--- START ---
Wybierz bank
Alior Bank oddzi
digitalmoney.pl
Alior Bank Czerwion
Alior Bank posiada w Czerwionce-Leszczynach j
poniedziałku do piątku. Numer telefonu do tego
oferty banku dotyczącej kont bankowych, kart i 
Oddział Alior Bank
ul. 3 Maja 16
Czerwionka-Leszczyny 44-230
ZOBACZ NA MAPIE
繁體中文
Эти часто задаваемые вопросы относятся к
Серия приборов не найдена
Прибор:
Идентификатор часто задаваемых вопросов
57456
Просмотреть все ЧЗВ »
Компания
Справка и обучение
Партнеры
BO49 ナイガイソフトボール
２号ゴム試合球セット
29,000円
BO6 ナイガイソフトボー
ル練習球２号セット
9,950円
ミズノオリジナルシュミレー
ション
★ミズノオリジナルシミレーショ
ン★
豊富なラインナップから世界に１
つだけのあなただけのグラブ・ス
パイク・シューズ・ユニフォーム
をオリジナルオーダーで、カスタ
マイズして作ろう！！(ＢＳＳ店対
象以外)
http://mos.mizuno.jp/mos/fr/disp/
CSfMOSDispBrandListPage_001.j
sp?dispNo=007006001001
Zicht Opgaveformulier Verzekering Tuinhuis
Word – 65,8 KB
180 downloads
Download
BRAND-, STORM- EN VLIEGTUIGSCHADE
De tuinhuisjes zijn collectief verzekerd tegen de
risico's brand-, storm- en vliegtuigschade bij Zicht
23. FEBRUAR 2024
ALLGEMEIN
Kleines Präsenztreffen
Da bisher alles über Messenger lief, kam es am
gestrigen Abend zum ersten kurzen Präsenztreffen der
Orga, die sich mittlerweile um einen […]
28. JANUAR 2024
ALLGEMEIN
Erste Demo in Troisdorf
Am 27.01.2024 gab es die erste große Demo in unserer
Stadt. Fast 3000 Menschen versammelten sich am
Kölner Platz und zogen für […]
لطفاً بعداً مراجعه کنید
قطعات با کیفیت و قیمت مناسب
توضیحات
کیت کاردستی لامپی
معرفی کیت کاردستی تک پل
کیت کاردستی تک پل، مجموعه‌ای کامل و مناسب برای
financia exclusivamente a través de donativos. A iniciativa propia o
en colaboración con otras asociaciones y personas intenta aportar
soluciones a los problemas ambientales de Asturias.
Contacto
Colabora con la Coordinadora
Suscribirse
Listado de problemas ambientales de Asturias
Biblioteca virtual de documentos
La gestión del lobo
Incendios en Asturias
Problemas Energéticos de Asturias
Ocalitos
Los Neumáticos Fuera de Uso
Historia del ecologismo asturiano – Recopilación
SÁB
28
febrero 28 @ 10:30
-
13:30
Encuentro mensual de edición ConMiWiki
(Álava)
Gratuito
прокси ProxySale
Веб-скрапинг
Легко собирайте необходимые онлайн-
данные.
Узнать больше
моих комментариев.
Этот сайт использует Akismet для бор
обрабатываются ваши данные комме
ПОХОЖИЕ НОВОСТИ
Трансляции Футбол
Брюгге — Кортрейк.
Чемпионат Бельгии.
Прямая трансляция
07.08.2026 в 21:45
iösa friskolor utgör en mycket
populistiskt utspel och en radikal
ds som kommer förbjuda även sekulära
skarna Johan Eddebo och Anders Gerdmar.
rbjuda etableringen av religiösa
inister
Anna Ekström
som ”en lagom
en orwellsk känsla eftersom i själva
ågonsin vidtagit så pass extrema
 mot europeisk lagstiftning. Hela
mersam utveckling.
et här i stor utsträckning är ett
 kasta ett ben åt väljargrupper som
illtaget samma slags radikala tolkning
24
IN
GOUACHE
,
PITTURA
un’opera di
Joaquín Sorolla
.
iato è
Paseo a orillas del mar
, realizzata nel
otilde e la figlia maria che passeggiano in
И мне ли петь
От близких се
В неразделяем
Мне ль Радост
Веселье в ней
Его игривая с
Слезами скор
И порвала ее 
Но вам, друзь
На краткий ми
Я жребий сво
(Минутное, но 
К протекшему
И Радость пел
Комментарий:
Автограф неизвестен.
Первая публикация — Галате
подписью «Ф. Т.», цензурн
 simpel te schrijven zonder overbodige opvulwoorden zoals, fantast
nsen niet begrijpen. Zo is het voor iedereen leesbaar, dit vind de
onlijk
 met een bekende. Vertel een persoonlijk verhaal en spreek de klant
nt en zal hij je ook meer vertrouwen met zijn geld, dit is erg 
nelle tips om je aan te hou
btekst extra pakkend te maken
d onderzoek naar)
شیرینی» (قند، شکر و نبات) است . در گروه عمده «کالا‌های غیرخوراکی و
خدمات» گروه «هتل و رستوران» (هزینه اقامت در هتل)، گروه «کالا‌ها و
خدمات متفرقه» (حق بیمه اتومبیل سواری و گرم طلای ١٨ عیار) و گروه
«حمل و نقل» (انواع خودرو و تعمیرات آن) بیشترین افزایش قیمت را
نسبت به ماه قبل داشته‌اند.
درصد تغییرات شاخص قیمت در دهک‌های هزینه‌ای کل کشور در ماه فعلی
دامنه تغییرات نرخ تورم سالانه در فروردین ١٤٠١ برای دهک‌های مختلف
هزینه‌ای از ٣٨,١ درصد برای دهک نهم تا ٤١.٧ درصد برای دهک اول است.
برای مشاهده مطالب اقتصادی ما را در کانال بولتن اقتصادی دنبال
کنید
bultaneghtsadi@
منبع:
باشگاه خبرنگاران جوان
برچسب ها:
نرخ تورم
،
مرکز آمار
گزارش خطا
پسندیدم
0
--- END ---
■ About this task: Show each line in the items above that contains the word "ambientales".

■ Response box:
soluciones a los problemas ambientales de Asturias.
Listado de problemas ambientales de Asturias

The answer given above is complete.